Every night Steve and I tuck the kids into bed and pray with each of them. Since they have been sharing a room lately, this happens together as a family. Steve usually holds Kellan and I sit with Addisyn after tucking her tight with blankets. Steve begins the prayers and prays over Kellan and then for our immediate and extended family members, and then I continue the prayer by praying over Addisyn and for our friends who are hurting. My prayer always begins something like this:
“Heavenly Father, I just want to thank you for Addisyn. I pray that she has sweet dreams and that she wakes up tomorrow feeling healthy. I thank you for her sweet nature, her silly jokes, and her adorable smile. Lord, most of all, I pray that she knows she is incredibly loved and cherished each and every day…”
I pray this over her because, as her momma, one of the most important things to me is that she knows she is deeply loved.
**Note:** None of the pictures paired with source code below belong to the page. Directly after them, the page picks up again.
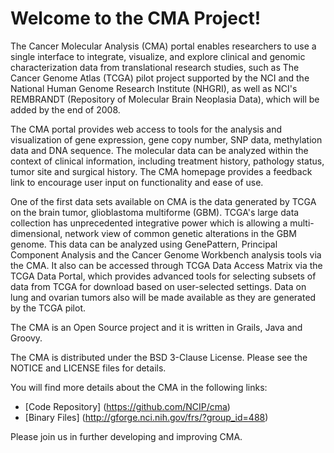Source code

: Welcome to the CMA Project!
=====================================

The Cancer Molecular Analysis (CMA) portal enables researchers to use a single interface to integrate, visualize, and explore clinical and genomic characterization data from translational research studies, such as The Cancer Genome Atlas (TCGA) pilot project supported by the NCI and the National Human Genome Research Institute (NHGRI), as well as NCI's REMBRANDT (Repository of Molecular Brain Neoplasia Data), which will be added by the end of 2008.

The CMA portal provides web access to tools for the analysis and visualization of gene expression, gene copy number, SNP data, methylation data and DNA sequence. The molecular data can be analyzed within the context of clinical information, including treatment history, pathology status, tumor site and surgical history. The CMA homepage provides a feedback link to encourage user input on functionality and ease of use. 

One of the first data sets available on CMA is the data generated by TCGA on the brain tumor, glioblastoma multiforme (GBM). TCGA's large data collection has unprecedented integrative power which is allowing a multi-dimensional, network view of common genetic alterations in the GBM genome. This data can be analyzed using GenePattern, Principal Component Analysis and the Cancer Genome Workbench analysis tools via the CMA. It also can be accessed through TCGA Data Access Matrix via the TCGA Data Portal, which provides advanced tools for selecting subsets of data from TCGA for download based on user-selected settings. Data on lung and ovarian tumors also will be made available as they are generated by the TCGA pilot.

The CMA is an Open Source project and it is written in Grails, Java and Groovy.

The CMA is distributed under the BSD 3-Clause License.
Please see the NOTICE and LICENSE files for details.

You will find more details about the CMA in the following links:
* [Code Repository] (https://github.com/NCIP/cma) 
* [Binary Files] (http://gforge.nci.nih.gov/frs/?group_id=488)
 

Please join us in further developing and improving CMA.
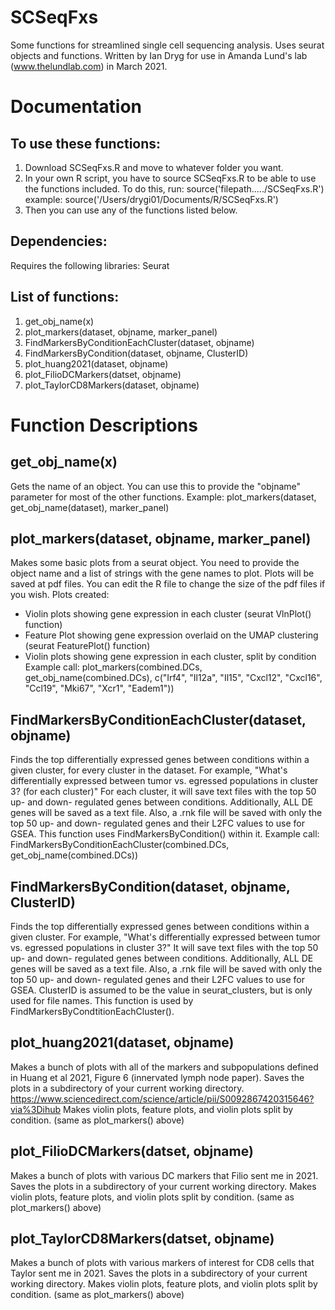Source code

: # SCSeqFxs
Some functions for streamlined single cell sequencing analysis. Uses seurat objects and functions. 
Written by Ian Dryg for use in Amanda Lund's lab (www.thelundlab.com) in March 2021. 

# Documentation
## To use these functions:
1. Download SCSeqFxs.R and move to whatever folder you want. 
2. In your own R script, you have to source SCSeqFxs.R to be able to use the functions included. To do this, run:
source('filepath...../SCSeqFxs.R')
example: 
source('/Users/drygi01/Documents/R/SCSeqFxs.R')
3. Then you can use any of the functions listed below. 

## Dependencies: 
Requires the following libraries:
Seurat

## List of functions:
1. get_obj_name(x)
2. plot_markers(dataset, objname, marker_panel)
3. FindMarkersByConditionEachCluster(dataset, objname)
4. FindMarkersByCondition(dataset, objname, ClusterID)
5. plot_huang2021(dataset, objname)
6. plot_FilioDCMarkers(datset, objname)
7. plot_TaylorCD8Markers(dataset, objname)

# Function Descriptions
## get_obj_name(x)
Gets the name of an object. You can use this to provide the "objname" parameter for most of the other functions. 
Example:
plot_markers(dataset, get_obj_name(dataset), marker_panel)

## plot_markers(dataset, objname, marker_panel)
Makes some basic plots from a seurat object. You need to provide the object name and a list of strings with the gene names to plot. 
Plots will be saved at pdf files. You can edit the R file to change the size of the pdf files if you wish. 
Plots created: 
- Violin plots showing gene expression in each cluster (seurat VlnPlot() function)
- Feature Plot showing gene expression overlaid on the UMAP clustering (seurat FeaturePlot() function)
- Violin plots showing gene expression in each cluster, split by condition
Example call:
plot_markers(combined.DCs, get_obj_name(combined.DCs), c("Irf4", "Il12a", "Il15", "Cxcl12", "Cxcl16", "Ccl19", "Mki67", "Xcr1", "Eadem1"))

## FindMarkersByConditionEachCluster(dataset, objname)
Finds the top differentially expressed genes between conditions within a given cluster, for every cluster in the dataset. 
For example, "What's differentially expressed between tumor vs. egressed populations in cluster 3? (for each cluster)"
For each cluster, it will save text files with the top 50 up- and down- regulated genes between conditions. Additionally, ALL DE genes will be saved as a text file. Also, a .rnk file will be saved with only the top 50 up- and down- regulated genes and their L2FC values to use for GSEA. 
This function uses FindMarkersByCondition() within it. 
Example call: 
FindMarkersByConditionEachCluster(combined.DCs, get_obj_name(combined.DCs))

## FindMarkersByCondition(dataset, objname, ClusterID)
Finds the top differentially expressed genes between conditions within a given cluster. 
For example, "What's differentially expressed between tumor vs. egressed populations in cluster 3?"
It will save text files with the top 50 up- and down- regulated genes between conditions. Additionally, ALL DE genes will be saved as a text file. Also, a .rnk file will be saved with only the top 50 up- and down- regulated genes and their L2FC values to use for GSEA. 
ClusterID is assumed to be the value in seurat_clusters, but is only used for file names. 
This function is used by FindMarkersByCondtitionEachCluster(). 

## plot_huang2021(dataset, objname)
Makes a bunch of plots with all of the markers and subpopulations defined in Huang et al 2021, Figure 6 (innervated lymph node paper). 
Saves the plots in a subdirectory of your current working directory. 
https://www.sciencedirect.com/science/article/pii/S0092867420315646?via%3Dihub
Makes violin plots, feature plots, and violin plots split by condition. (same as plot_markers() above)

## plot_FilioDCMarkers(datset, objname)
Makes a bunch of plots with various DC markers that Filio sent me in 2021. 
Saves the plots in a subdirectory of your current working directory. 
Makes violin plots, feature plots, and violin plots split by condition. (same as plot_markers() above)

## plot_TaylorCD8Markers(datset, objname)
Makes a bunch of plots with various markers of interest for CD8 cells that Taylor sent me in 2021. 
Saves the plots in a subdirectory of your current working directory. 
Makes violin plots, feature plots, and violin plots split by condition. (same as plot_markers() above)


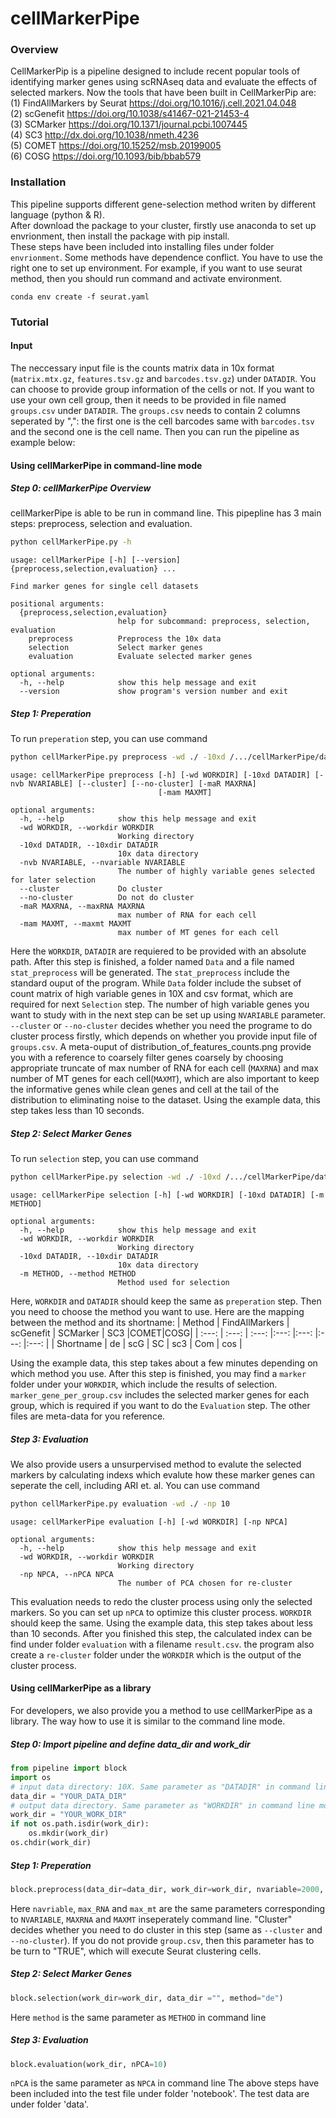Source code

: # cellMarkerPipe

### Overview
CellMarkerPip is a pipeline designed to include recent popular tools of identifying marker genes using scRNAseq data and evaluate the effects of selected markers. Now the tools that have been built in CellMarkerPip are:  
(1) FindAllMarkers by Seurat https://doi.org/10.1016/j.cell.2021.04.048  
(2) scGenefit https://doi.org/10.1038/s41467-021-21453-4  
(3) SCMarker https://doi.org/10.1371/journal.pcbi.1007445  
(4) SC3 http://dx.doi.org/10.1038/nmeth.4236  
(5) COMET https://doi.org/10.15252/msb.20199005  
(6) COSG https://doi.org/10.1093/bib/bbab579  

### Installation
This pipeline supports different gene-selection method writen by different language (python & R).  
After download the package to your cluster, firstly use anaconda to set up envrionment, then install the package with pip install.  
These steps have been included into installing files under folder `envrionment`. Some methods have dependence conflict. You have to use the right one to set up environment.
For example, if you want to use seurat method, then you should run command and activate environment.
``` shell
conda env create -f seurat.yaml
```

### Tutorial
#### Input
The neccessary input file is the counts matrix data in 10x format (`matrix.mtx.gz`, `features.tsv.gz` and `barcodes.tsv.gz`) under `DATADIR`. You can choose to provide group information of the cells or not. If you want to use your own cell group, then it needs to be provided in file named `groups.csv` under `DATADIR`. The `groups.csv` needs to contain 2 columns seperated by ",": the first one is the cell barcodes same with `barcodes.tsv` and the second one is the cell name. Then you can run the pipeline as example below:

#### Using cellMarkerPipe in command-line mode
##### Step 0: cellMarkerPipe Overview
cellMarkerPipe is able to be run in command line. This pipepline has 3 main steps: preprocess, selection and evaluation. 
``` bash
python cellMarkerPipe.py -h
```
```
usage: cellMarkerPipe [-h] [--version] {preprocess,selection,evaluation} ...

Find marker genes for single cell datasets

positional arguments:
  {preprocess,selection,evaluation}
                        help for subcommand: preprocess, selection, evaluation
    preprocess          Preprocess the 10x data
    selection           Select marker genes
    evaluation          Evaluate selected marker genes

optional arguments:
  -h, --help            show this help message and exit
  --version             show program's version number and exit
```

##### Step 1: Preperation
To run `preperation` step, you can use command
``` bash
python cellMarkerPipe.py preprocess -wd ./ -10xd /.../cellMarkerPipe/data/Zeisel/10x
```
```
usage: cellMarkerPipe preprocess [-h] [-wd WORKDIR] [-10xd DATADIR] [-nvb NVARIABLE] [--cluster] [--no-cluster] [-maR MAXRNA]
                                 [-mam MAXMT]

optional arguments:
  -h, --help            show this help message and exit
  -wd WORKDIR, --workdir WORKDIR
                        Working directory
  -10xd DATADIR, --10xdir DATADIR
                        10x data directory
  -nvb NVARIABLE, --nvariable NVARIABLE
                        The number of highly variable genes selected for later selection
  --cluster             Do cluster
  --no-cluster          Do not do cluster
  -maR MAXRNA, --maxRNA MAXRNA
                        max number of RNA for each cell
  -mam MAXMT, --maxmt MAXMT
                        max number of MT genes for each cell
```

Here the `WORKDIR`, `DATADIR` are requiered to be provided with an absolute path. After this step is finished, a folder named `Data` and a file named `stat_preprocess` will be generated. The `stat_preprocess` include the standard ouput of the program. While `Data` folder include the subset of count matrix of high variable genes in 10X and csv format, which are required for next `Selection` step. The number of high variable genes you want to study with in the next step can be set up using `NVARIABLE` parameter. `--cluster` or `--no-cluster` decides whether you need the programe to do cluster process firstly, which depends on whether you provide input file of `groups.csv`.  A meta-ouput of distribution_of_features_counts.png provide you with a reference to coarsely filter genes coarsely by choosing appropriate truncate of max number of RNA for each cell (`MAXRNA`) and max number of MT genes for each cell(`MAXMT`), which are also important to keep the informative genes while clean genes and cell at the tail of the distribution to eliminating noise to the dataset. Using the example data, this step takes less than 10 seconds. 
##### Step 2: Select Marker Genes
To run `selection` step, you can use command
``` bash
python cellMarkerPipe.py selection -wd ./ -10xd /.../cellMarkerPipe/data/Zeisel/10x -m de
```
```
usage: cellMarkerPipe selection [-h] [-wd WORKDIR] [-10xd DATADIR] [-m METHOD]

optional arguments:
  -h, --help            show this help message and exit
  -wd WORKDIR, --workdir WORKDIR
                        Working directory
  -10xd DATADIR, --10xdir DATADIR
                        10x data directory
  -m METHOD, --method METHOD
                        Method used for selection

```
Here, `WORKDIR` and `DATADIR` should keep the same as `preperation` step. Then you need to choose the method you want to use. Here are the mapping between the method and its shortname:
| Method | FindAllMarkers    | scGenefit    | SCMarker | SC3 |COMET|COSG|
| :---:   | :---: | :---: |:---: |:---: |:---: |:---: |
| Shortname | de   | scG   | SC | sc3 | Com | cos | 

Using the example data, this step takes about a few minutes depending on which method you use. After this step is finished, you may find a `marker` folder under your `WORKDIR`, which include the results of selection. `marker_gene_per_group.csv` includes the selected marker genes for each group, which is required if you want to do the `Evaluation` step. The other files are meta-data for you reference.
##### Step 3: Evaluation
We also provide users a unsurpervised method to evalute the selected markers by calculating indexs which evalute how these marker genes can seperate the cell, including ARI et. al. You can use command
```bash
python cellMarkerPipe.py evaluation -wd ./ -np 10
```
```
usage: cellMarkerPipe evaluation [-h] [-wd WORKDIR] [-np NPCA]

optional arguments:
  -h, --help            show this help message and exit
  -wd WORKDIR, --workdir WORKDIR
                        Working directory
  -np NPCA, --nPCA NPCA
                        The number of PCA chosen for re-cluster
```
This evaluation needs to redo the cluster process using only the selected markers. So you can set up `nPCA` to optimize this cluster process. `WORKDIR` should keep the same.  Using the example data, this step takes about less than 10 seconds. After you finished this step, the calculated index can be find under folder `evaluation` with a filename `result.csv`. the program also create a `re-cluster` folder under the `WORKDIR` which is the output of the cluster process.
#### Using cellMarkerPipe as a library
For developers, we also provide you a method to use cellMarkerPipe as a library. The way how to use it is similar to the command line mode.

##### Step 0: Import pipeline and define data_dir and work_dir
``` python
from pipeline import block
import os
# input data directory: 10X. Same parameter as "DATADIR" in command line mode
data_dir = "YOUR_DATA_DIR"
# output data directory. Same parameter as "WORKDIR" in command line mode
work_dir = "YOUR_WORK_DIR"
if not os.path.isdir(work_dir):
    os.mkdir(work_dir)
os.chdir(work_dir)
```
##### Step 1: Preperation
``` python
block.preprocess(data_dir=data_dir, work_dir=work_dir, nvariable=2000, Cluster=False, max_RNA = 2500, max_mt = 5)
```
Here `navriable`, `max_RNA` and `max_mt` are the same parameters corresponding to `NVARIABLE`, `MAXRNA` and `MAXMT` inseperately  command line. "Cluster" decides whether you need to do cluster in this step (same as `--cluster` and `--no-cluster`). If you do not provide `group.csv`, then this parameter has to be turn to "TRUE", which will execute Seurat clustering cells. 

##### Step 2: Select Marker Genes
``` python
block.selection(work_dir=work_dir, data_dir ="", method="de")
```
Here `method` is the same parameter as `METHOD` in command line 
##### Step 3: Evaluation
``` python
block.evaluation(work_dir, nPCA=10)
```
`nPCA` is the same parameter as `NPCA` in command line
The above steps have been included into the test file under folder 'notebook'. The test data are under folder 'data'.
Not just by me, but by her dad, brother, and friends. I don’t want her to ever doubt that. I don’t want us to have a bad day and she have to question that. There are some days I fail miserably at showing her that I love her throughout the day. It might be my short-tempered responses or my lack of patience, but on those days, when I sit to pray with her, I still go through my prayers in the same way. I try to slow it down and look into her eyes and tell her all those things without any frustration.
The other day my friend Xio asked to have Addisyn over for a Frozen themed tea party to celebrate Addisyn’s birthday. Xio knew that we weren’t throwing a party because we took Addisyn to see Frozen on Ice and we couldn’t afford to do both. I should have known better, but when I walked into the room that she set up, it was prepped to the nines for two very adorable princesses; Anna and Elsa. My heart just filled with joy when I saw all the love that went into that tea party. I knew Addisyn would feel loved and so super special. And she did! She beamed with excitement when she walked in to see it, clutching her hands together and whispering that it looked so beautiful. I had a chance to snap a few pics before we left the girls together and shut the door so they could enjoy their own private tea party. As Xio and I sat in the kitchen, all we heard were giggles, singing, and “Let it Go!” on repeat. My heart was full just knowing that she was having this special time. On the car ride home I asked her, “Addisyn, wasn’t that super sweet for Miss Xio to put together such a lovely tea party?” She replied, “Well, of course. I feel super special today.” As Mommas, I think it is just as important that we surround our Littles with a village of family, friends, and neighbors who love them, as it is, that we love them ourselves. Today, as I look through these pictures, I am especially thankful for those precious relationships in her life. Addisyn still talks about this tea party and I know without a doubt that she feels cherished and loved, not just by me, but by her village.